## PROMPT:
Leave every picture out and write out the records below exactly.

Transcribed page contents:
[Start of section]
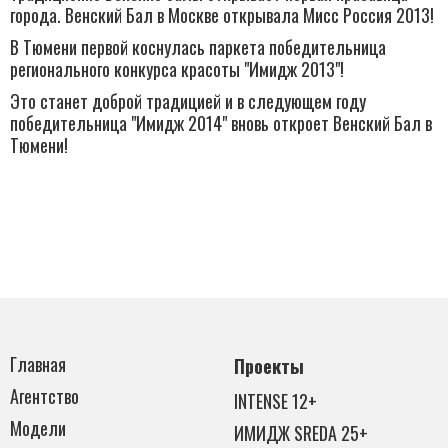
города. Венский Бал в Москве открывала Мисс Россия 2013!
В Тюмени первой коснулась паркета победительница
регионального конкурса красоты "Имидж 2013"!
Это станет доброй традицией и в следующем году
победительница "Имидж 2014" вновь откроет Венский Бал в
Тюмени!
Главная
Проекты
Агентство
INTENSE 12+
Модели
ИМИДЖ SREDA 25+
[End of section]
## EXERCISE SOLUTION:
города. Венский Бал в Москве открывала Мисс Россия 2013!
В Тюмени первой коснулась паркета победительница
регионального конкурса красоты "Имидж 2013"!
Это станет доброй традицией и в следующем году
победительница "Имидж 2014" вновь откроет Венский Бал в
Тюмени!
Главная
Проекты
Агентство
INTENSE 12+
Модели
ИМИДЖ SREDA 25+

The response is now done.